My first instinct was to do more. After all, I have had it easier than most during the pandemic. I've been privileged to work from home and have had the support of a kind and gracious church family who offer grace and encouragement all along the way. Why could I not pull myself up by my bootstraps and simply be okay? I've taken pastoral care and counseling classes. I've read Brené Brown. I'm married to a therapist. While I knew plenty of facts, I needed help. There's some work we just can't do alone.
I found a therapist and began working through my false narratives and critical self-talk. It didn't remove the extra of the pandemic or change my circumstances. I don't even think I'm any less anxious. However, I'm finding ways to challenge those recurring thoughts, to rearrange those self-critical story lines, and to accept my limitations.
Therapy is just one of many things that have helped me deal with the extra. Though the themes of self-reliance run deep in my psyche, I've discovered the freeing grace of calling a friend and saying, "I need to talk." There's an indescribable salve in the understanding timbre of a good friend who accepts you as you are. The lovingkindness of you, my church family, kept me afloat each week on Zoom and even in the Youtube chat. And then, there are little things—taking breaks to jump on the trampoline with the kids or walk in the sunshine can help store up reservoirs of joy against the swells of struggle.

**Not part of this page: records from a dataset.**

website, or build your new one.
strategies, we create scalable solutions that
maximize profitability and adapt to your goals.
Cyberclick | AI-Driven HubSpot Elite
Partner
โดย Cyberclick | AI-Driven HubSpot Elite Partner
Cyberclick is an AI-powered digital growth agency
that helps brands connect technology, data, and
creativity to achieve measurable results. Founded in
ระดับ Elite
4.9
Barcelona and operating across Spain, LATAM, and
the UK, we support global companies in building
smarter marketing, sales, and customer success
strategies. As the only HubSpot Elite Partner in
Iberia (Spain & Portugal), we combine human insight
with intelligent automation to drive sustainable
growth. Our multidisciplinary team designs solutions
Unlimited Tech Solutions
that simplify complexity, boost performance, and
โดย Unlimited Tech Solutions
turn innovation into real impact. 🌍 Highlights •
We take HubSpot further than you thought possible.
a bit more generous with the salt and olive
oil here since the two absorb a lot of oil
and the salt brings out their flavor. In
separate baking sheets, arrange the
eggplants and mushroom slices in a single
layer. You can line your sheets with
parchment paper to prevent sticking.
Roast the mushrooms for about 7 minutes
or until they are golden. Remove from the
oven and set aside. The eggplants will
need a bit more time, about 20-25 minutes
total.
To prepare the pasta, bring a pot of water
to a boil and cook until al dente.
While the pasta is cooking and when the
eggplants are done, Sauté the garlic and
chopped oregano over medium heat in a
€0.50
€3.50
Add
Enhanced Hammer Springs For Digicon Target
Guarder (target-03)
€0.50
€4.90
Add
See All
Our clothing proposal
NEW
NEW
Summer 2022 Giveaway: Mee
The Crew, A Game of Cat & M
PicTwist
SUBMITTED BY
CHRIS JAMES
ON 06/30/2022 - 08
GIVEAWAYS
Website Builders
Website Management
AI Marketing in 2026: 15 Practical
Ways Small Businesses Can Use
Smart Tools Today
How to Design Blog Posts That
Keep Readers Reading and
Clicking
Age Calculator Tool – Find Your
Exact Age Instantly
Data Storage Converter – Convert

I have a feeling that I'm not alone in the extra. So as we have to move into what is hopefully a short time of remote worship and more isolation, we'd like to offer some encouragement to care for our mental and emotional health. Over the next few months, we're going to offer a few informational classes called Mental Health Matters. Each topic will begin with a presentation from a mental health professional from our congregation. After the presentation, participants will have a chance to ask questions. These are not group therapy sessions, but we hope you'll find encouragement and some tools to help you along your journey.
We'll begin with a discussion of Anxiety and the Pandemic with Melissa Austin on Tuesday, February 1 at 7 p.m. In March and April, we'll hear from Raleigh Kincaid and Logan Lloyd as we look at topics of interpersonal relationships and grief.
There is no one size fits all solution for mental health. We'll all have to continue adapting our practices as we move through stages of life and encounter new challenges, both personal and societal. No matter where you find yourself, I hope you can join us for one or all of these sessions as we remember our collective need for love and belonging and discover once again that we are not alone.